Русские и нерусские - страница 3
Справиться с хаосом в исторической реальности немец не мог – к этой невменяемой реальности он испытывал отвращение. Он стал выстраивать другую реальность – в мечтах и звуках. Мощь интеллекта, лишенного земной опоры, устремилась ввысь, подобно шпилю пламенеющей готики, и нашла себя в звездном небе. Древний опыт несторианской ереси, укрывшейся в холодных дебрях Севера от пустынного зноя ортодоксии, – акцент не на божественной, а на человеческой природе Духа, – позволил поместить нравственный закон «внутри нас», оставив все остальное вне закона.
Этот человеческий акцент позволил Духу избежать надмирности и укорениться в земном устроении, но поскольку в стиснутой соседями середине Европы места для устроения не было, – немецкая энергия ринулась обустраивать Мироздание в кабинетах.
По словам Фихте, эта энергия разметала скалы мыслей, из которых в следующие века возвела жилища. То ли жилища, то ли пепелища… немецкая классическая философия вовсе не имела в виду стать одним из источников беспощадной русской революции (как не имели этого в виду английская политэкономия и французский социализм). Но и для Германии философский опыт стал роковым.
Интеллектуальный радикализм Германии не знал себе подобных, именно эта неповторимость придала немецкому духу величие и характерный блеск. Но что касается действительности, то тут имела место полная неспособность к прагматическому типу поведения, в котором примирились бы друг с другом мышление и жизнь, а разум стал бы разумным. Немецкий дух мало заботился об этом. Он был в буквальном смысле слова асоциален и стоял в прославляемом противоречии с жизнью: дух безоговорочный и концентрированный, всегда в позиции «не могу иначе», с почти апокалипсической «тягой к интеллектуальной пропасти», на краю которой виделась не столько банальная человеческая действительность, сколько целые эпохи и миры, гибнущие в катастрофе.
Господи, Бог мой, что этому Духу было до жизни!
Еще меньше дела было – до политики. Политика – искусство возможного, немецкий же Дух, убежденный в невозможности осуществления своих грез, строил несбыточное в музыке, в искусстве, в философии, в умозрении.
Это была тонкая месть реальному миру – посрамление реальности Духом.

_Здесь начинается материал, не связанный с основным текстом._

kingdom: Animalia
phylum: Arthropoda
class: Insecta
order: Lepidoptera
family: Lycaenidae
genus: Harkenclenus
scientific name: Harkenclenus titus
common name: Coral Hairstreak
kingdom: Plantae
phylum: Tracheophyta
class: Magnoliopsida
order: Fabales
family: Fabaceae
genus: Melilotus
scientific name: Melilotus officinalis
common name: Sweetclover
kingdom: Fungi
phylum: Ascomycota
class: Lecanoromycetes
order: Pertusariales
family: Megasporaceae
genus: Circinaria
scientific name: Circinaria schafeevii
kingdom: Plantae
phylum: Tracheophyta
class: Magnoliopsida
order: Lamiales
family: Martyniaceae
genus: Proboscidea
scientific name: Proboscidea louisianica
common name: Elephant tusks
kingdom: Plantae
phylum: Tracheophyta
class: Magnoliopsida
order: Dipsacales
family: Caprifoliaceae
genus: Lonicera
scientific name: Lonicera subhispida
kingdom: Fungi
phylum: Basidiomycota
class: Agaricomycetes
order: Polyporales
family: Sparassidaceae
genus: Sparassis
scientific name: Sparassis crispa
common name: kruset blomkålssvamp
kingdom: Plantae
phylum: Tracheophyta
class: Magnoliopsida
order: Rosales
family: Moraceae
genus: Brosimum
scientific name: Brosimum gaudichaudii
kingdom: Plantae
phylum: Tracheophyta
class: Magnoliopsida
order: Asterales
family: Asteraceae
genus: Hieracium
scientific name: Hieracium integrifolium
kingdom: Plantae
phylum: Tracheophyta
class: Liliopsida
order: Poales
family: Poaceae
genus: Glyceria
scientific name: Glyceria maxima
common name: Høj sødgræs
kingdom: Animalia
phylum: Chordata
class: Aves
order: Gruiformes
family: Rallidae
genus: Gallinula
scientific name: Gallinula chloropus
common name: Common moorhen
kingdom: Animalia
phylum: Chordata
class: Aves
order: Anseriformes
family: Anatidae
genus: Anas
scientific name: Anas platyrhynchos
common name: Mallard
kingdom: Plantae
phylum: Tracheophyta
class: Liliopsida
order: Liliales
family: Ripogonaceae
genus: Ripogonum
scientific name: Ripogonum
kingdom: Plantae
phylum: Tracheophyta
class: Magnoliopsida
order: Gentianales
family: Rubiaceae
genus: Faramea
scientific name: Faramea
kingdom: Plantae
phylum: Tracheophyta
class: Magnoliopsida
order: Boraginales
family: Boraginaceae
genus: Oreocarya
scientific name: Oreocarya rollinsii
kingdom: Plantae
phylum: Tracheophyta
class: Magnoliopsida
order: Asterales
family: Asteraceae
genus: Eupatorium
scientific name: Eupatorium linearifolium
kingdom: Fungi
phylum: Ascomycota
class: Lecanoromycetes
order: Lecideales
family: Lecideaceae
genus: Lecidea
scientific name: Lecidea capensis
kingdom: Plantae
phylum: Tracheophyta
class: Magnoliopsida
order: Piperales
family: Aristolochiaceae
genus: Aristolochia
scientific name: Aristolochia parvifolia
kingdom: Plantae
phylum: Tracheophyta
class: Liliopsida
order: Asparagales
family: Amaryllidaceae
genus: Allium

Но пока на старинных портретах темнели погруженные в раздумья предки – на бренной земле назревали перемены, сравнимые с великим переселением народов: немцу недолго оставалось предаваться филистерскому счастью у семейного очага и лихорадке научного познания в тиши кабинетов.
Интересно, что новый Арминий появился не в Пруссии с ее железным бисмарковским самообладанием, а в Австрии с эмоциональной непредсказуемостью жителей разваливающейся империи. Возник дикий гибрид мифологического и рационального мышления. Народ поэтов и мыслителей поверил в миф – не в миф политического обустройства Германии, а в миф судьбоносного переустройства Вселенной.
Захотелось вернуть запутавшемуся миру простоту, величие, экстаз, харизму и гениальность. Не Бисмарк, а Перикл забрезжил в грезах. Автобаны, которые должны были связать воедино воссоединенный рейх, потом Европу, потом Мир, – показались чем-то вроде Рима с его культом порядка в пределах. Все, что в пределах, следовало очистить, все, что за пределами, – уничтожить. Умозрение окрасилось кровью.
Оставалось вложить в этот мировой проект немецкую последовательность и непомерную логику.